After several lucrative years together, two well-regarded albums, and multiple tours of the Southeast, Grandpa’s Cough Medicine disbanded. For Bass, the decision was as much about aesthetics as it was about logistics. “I think the whole outlaw thing was closing more doors for me than it was opening, in a lot of ways,” he says. “I did feel pigeonholed, like everything I wrote had to fit within the confines of what outlaw bluegrass is. I don’t know … I just wanted the ability to be myself, and going out under my own name was my way of doing that.”
He did a bunch of solo gigs while he plotted out his next move. Everything clicked a few months later. “I knew it was gonna be another bluegrass band,” he says, “because
it’s what I love to play.
I just didn’t know who was gonna be in it.” This new group has coalesced around Benny McDowell on banjo, Joey Lazio on mandolin and Rex Putnam on upright bass. The three share backing vocals behind Bass’ lead. “We’ve been together in this configuration since around Christmastime.”
His new band is called Melted Plectrum. “The name came together pretty early, because you gotta have something to tell people,” he says. “I wanted to imply that there was some bluegrass picking going on, but I realize now that I used a three-dollar word in my band name that most people don’t know, and people have to look it up.” A plectrum is more commonly known as a guitar pick, and while he’s never actually melted one on stage, he’s broken enough of them to fill the deepest of pockets. “All the stuff that most bluegrass bands do has something to do with breaking strings, or bending strings, or whatever. I didn’t want to use a string reference, so I went to a plectrum instead. Now I get to spend the rest of my life explaining it, I suppose.”
The new band’s debut album, Lost in the Fog, was recorded at GatorBone Studio, run by Lon and Liz Williamson in Keystone Heights. It’s the first album on which he wrote all the songs himself; it features eight songs proper and three instrumentals. Longtime fans of Bass’ music will detect some differences in the sound, mainly the addition of mandolin.
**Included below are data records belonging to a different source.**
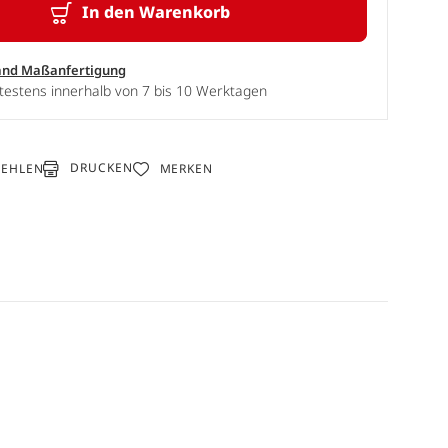
In den Warenkorb
and Maßanfertigung
testens innerhalb von 7 bis 10 Werktagen
DRUCKEN
FEHLEN
MERKEN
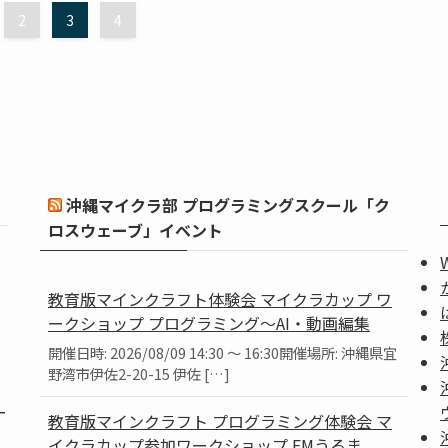
2
3
4
沖縄マイクラ部 プログラミングスクール「ク
ロスウェーブ」イベント
教育版マインクラフト体験会 マイクラカップ ワ
ークショップ プログラミング～AI・動画編集
開催日時: 2026/08/09 14:30 ～ 16:30開催場所: 沖縄県宜
野湾市伊佐2-20-15 伊佐 […]
ー
教育版マインクラフト プログラミング体験会 マ
イクラカップ参加ワークショップ FMうるま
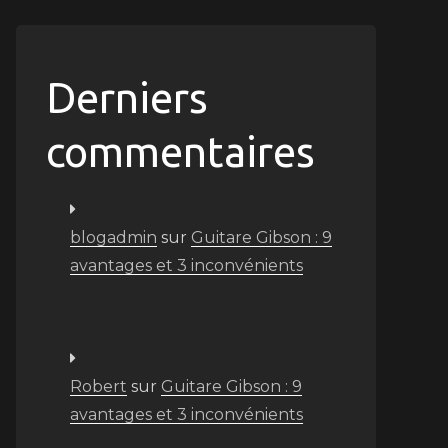
Derniers
commentaires
blogadmin
sur
Guitare Gibson : 9
avantages et 3 inconvénients
Robert
sur
Guitare Gibson : 9
avantages et 3 inconvénients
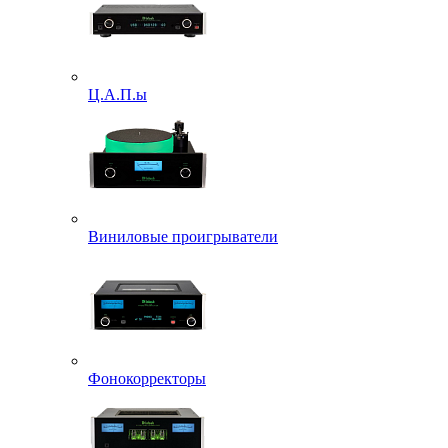
Ц.А.П.ы
Виниловые проигрыватели
Фонокорректоры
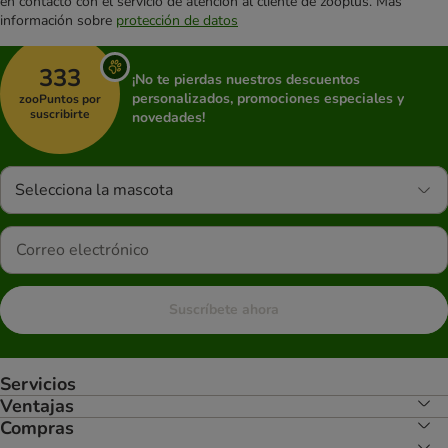
en contacto con el servicio de atención al cliente de zooplus. Más
información sobre
protección de datos
333
¡No te pierdas nuestros descuentos
personalizados, promociones especiales y
zooPuntos por
suscribirte
novedades!
Selecciona la mascota
Suscríbete ahora
Servicios
Ventajas
Compras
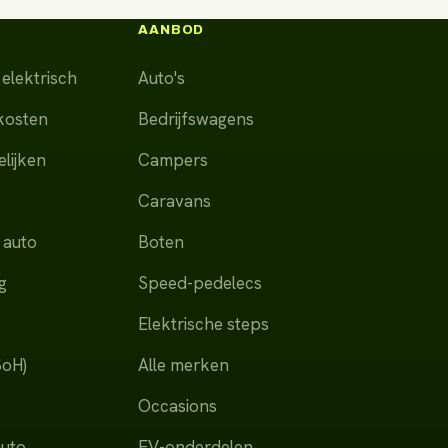
AANBOD
elektrisch
Auto's
dkosten
Bedrijfswagens
lijken
Campers
Caravans
 auto
Boten
g
Speed-pedelecs
Elektrische steps
SoH)
Alle merken
Occasions
auto
EV-onderdelen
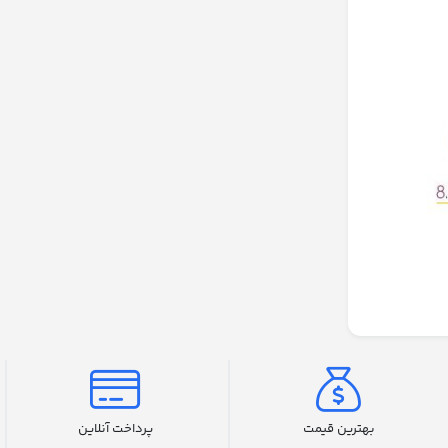
بهترین قیمت
پرداخت آنلاین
They’ll also note vast changes in the lyrical content: “Most of the stuff I’ve written about is fiction, because I’m a law-abiding citizen. So the new project is more me. It’s not pretend, it’s not fictitious. There’s a lot more honesty, me being myself with more of my own true thoughts and feelings, and not some outlaw gimmick.”
Recently, too, Bass landed his first endorsement deal, with Preston Thompson Guitars, a boutique luthier outfit based in Sisters, Oregon. Bass joins a roster of nearly 20 top acoustic artists from around the country. The company was a perfect fit for Bass, whose imposing stature belies a lightning-fast picking style that’s almost as compelling to the eye as it is to the ears. Preston is building a custom model for him, handmade, like all their products.
Bass has always viewed himself as a sort of ambassador for the style, bringing bluegrass into social circles it might otherwise never reach. He’s noticed subtle growth in its wider profile over the years. “I think it’s expanding,” he says, “but it’s still very much a niche genre of music, like jazz or classical. It’s not on everyone’s radar, because it’s not on the radio. One of the compliments you get a lot, playing in a bluegrass band, is ‘Oh, I never knew I liked bluegrass until I heard you guys!’, but that’s probably because they’ve never been exposed to it, beyond a superficial level.” There’s nothing superficial about this music. It runs as deep as the river, and the sound is almost as refreshing.